Glenn Korff School of Music Alumnus Adam Fieldson (B.M. 2010; M.M. 2013) won Third Prize and $7,500 in the 2015 Lotte Lenya Competition, sponsored by the Kurt Weill Foundation for Music.
This annual competition, created in 1998 honors the centenary of the birth of Lotte Lenya, a singer/actress and one of the foremost interpreters of the music of her husband, Kurt Weill. The competition recognizes talented young singers/actors who are dramatically and musically convincing in repertoire ranging from opera/operetta to contemporary Broadway scores, with a focus on the works of Weill. The Lotte Lenya Competition is a theater singing competition that emphasizes wide-ranging repertoire and the acting of songs and arias within a dramatic context.
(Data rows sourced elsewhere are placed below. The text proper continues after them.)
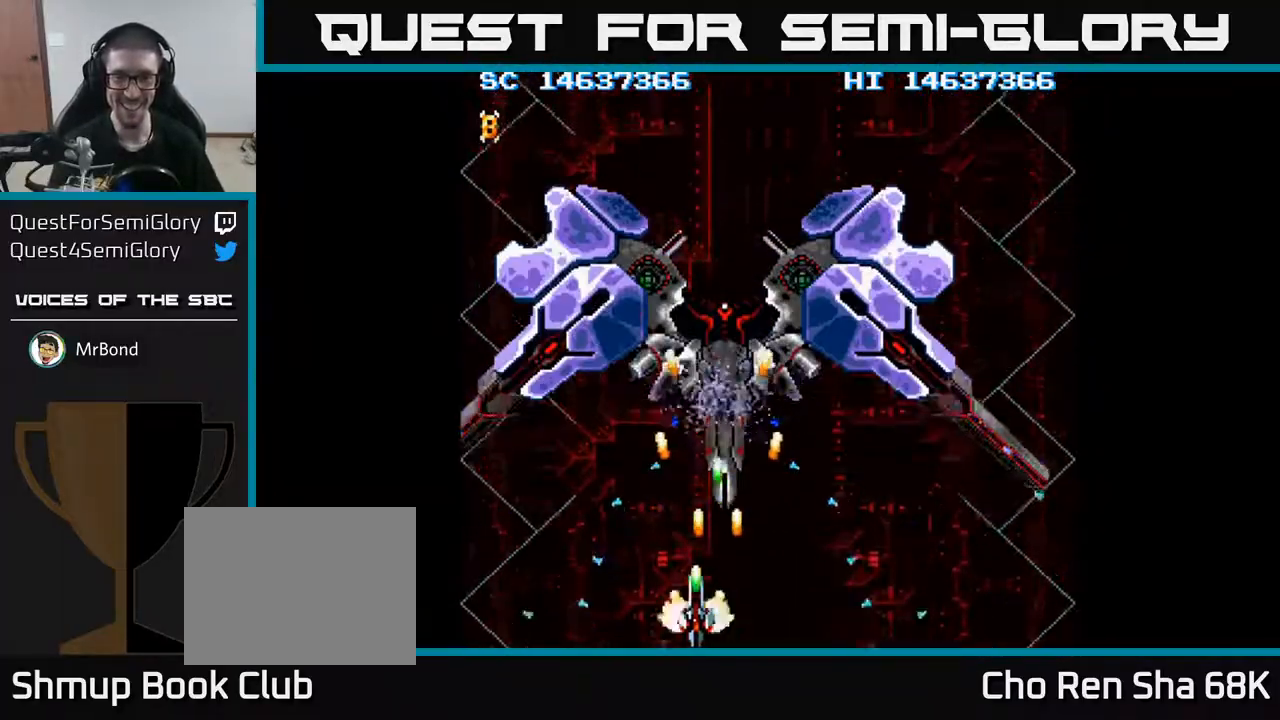
{"buttons": ["A"], "events": [[17, "DPAD_LEFT", "down"], [183, "DPAD_LEFT", "up"], [300, "DPAD_RIGHT", "down"], [400, "DPAD_RIGHT", "up"]]}
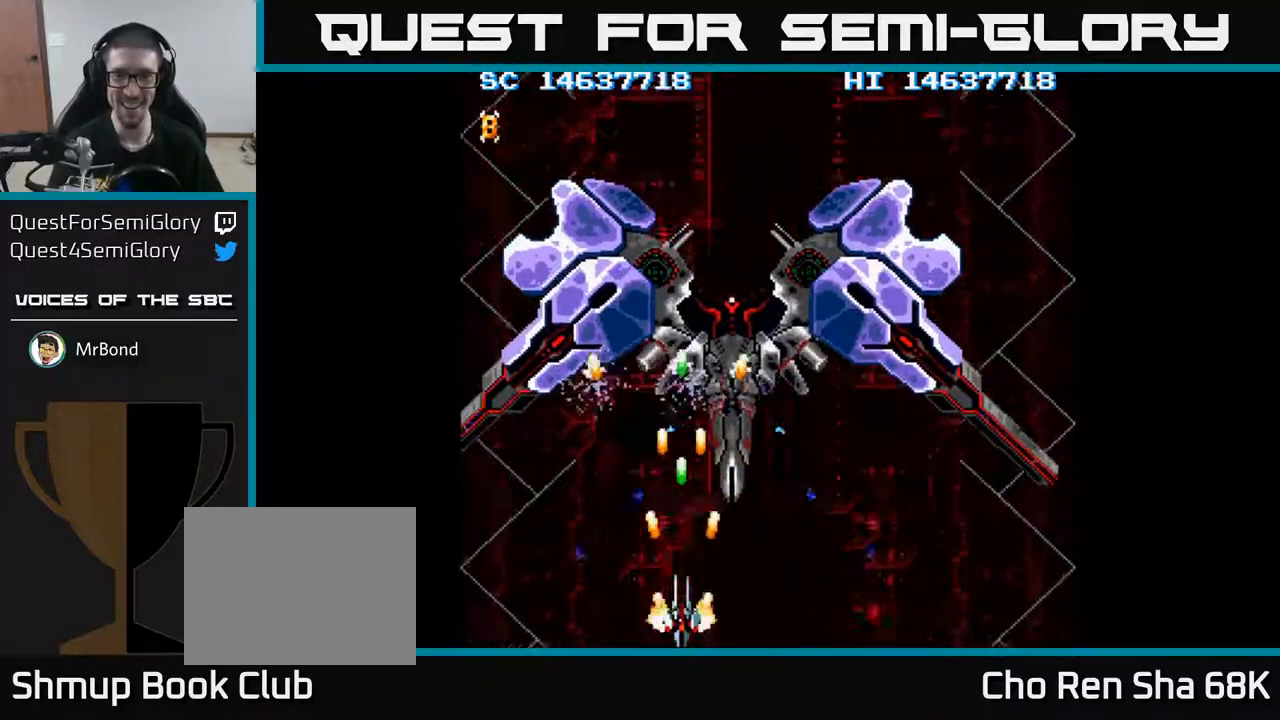
{"buttons": ["A", "DPAD_RIGHT"], "events": [[400, "DPAD_RIGHT", "down"]]}
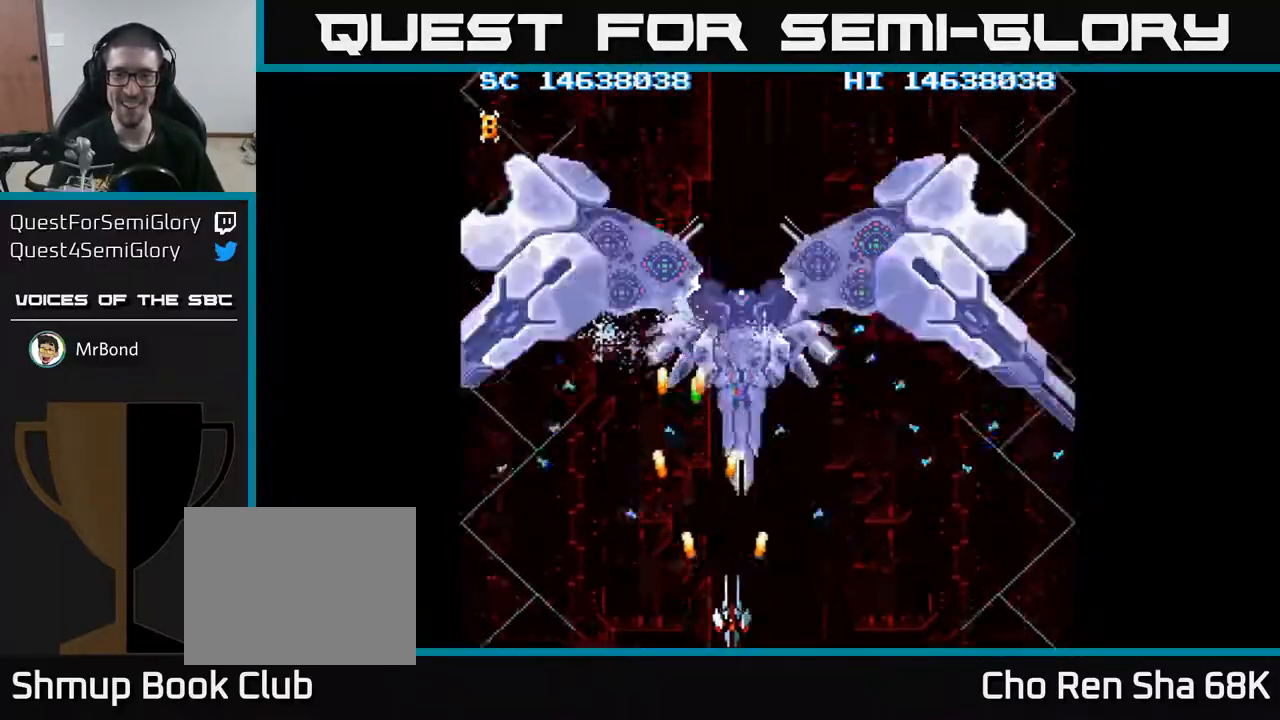
{"buttons": ["A"], "events": [[17, "DPAD_RIGHT", "up"]]}
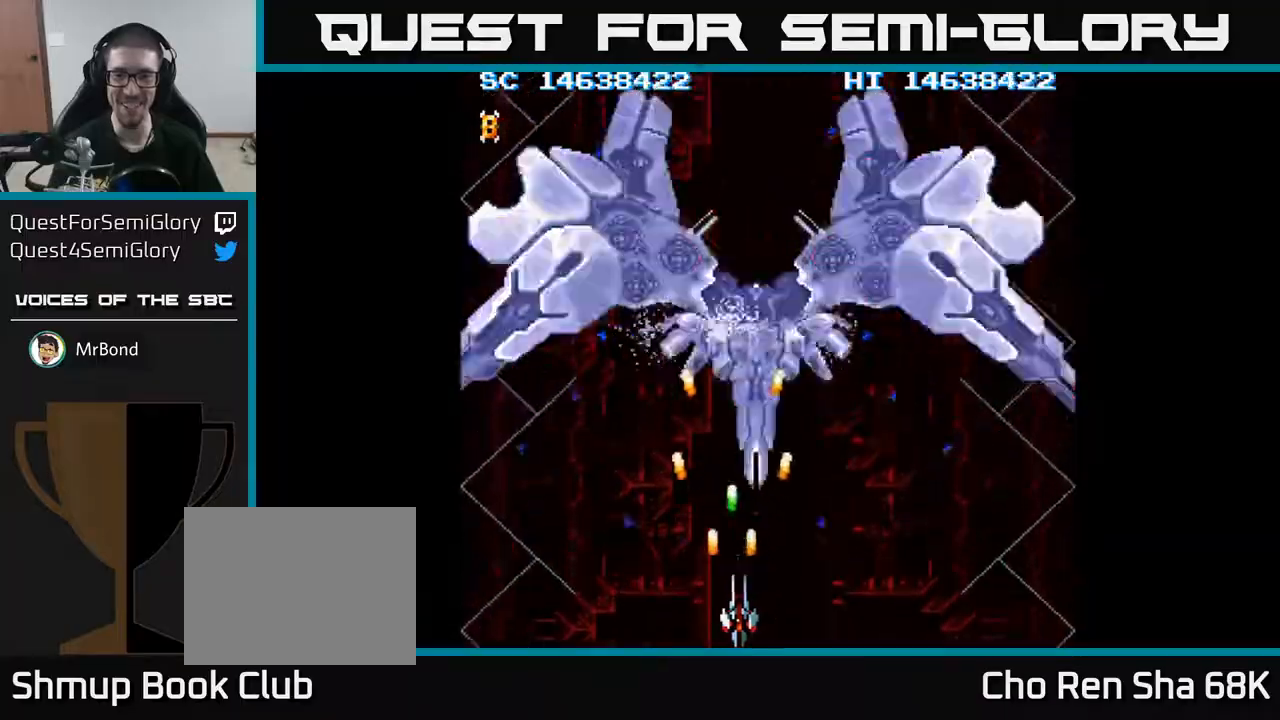
{"buttons": ["A"], "events": [[50, "DPAD_RIGHT", "down"], [117, "DPAD_RIGHT", "up"]]}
“During his undergraduate and graduate study in the Glenn Korff School of Music, Adam Fieldson was recognized with many awards, beginning with his winning the first Friends of Opera Scholarship ever presented in the spring before he entered UNL as a freshman,” said Alisa Belflower, coordinator of musical theatre studies in the Hixson-Lied College of Fine and Performing Arts. “I am thrilled that Adam has won this internationally significant honor. His remarkable gifts for acting and singing on stage were destined to bring him this recognition and will surely bring more recognition in his promising future. Adam's last major performance at UNL was in the eponymous role of ‘Candide’ in UNL Opera's national-award winning production. After teaching Adam for more than seven years, I could not be more pleased for his celebrated success.”
Fieldson’s recent credits include performances as Nicely Nicely in “Guys and Dolls” and Galahad in “A Connecticut Yankee” at Ohio Light Opera Company; Eisenstein in “Die Fledermaus” at New York Opera Exchange and Jack in “Into the Woods” at Cedar Rapids Opera Theatre. Other performances include his Carnegie Hall debut in 2013 as the tenor soloist in Schubert’s Mass in G presented by Manhattan Concert Productions.
Fieldson is the 2012 winner of the Musical Theatre division of the Hal Leonard Vocal Competition. He currently lives in New York City, but is planning a move to Minneapolis this summer.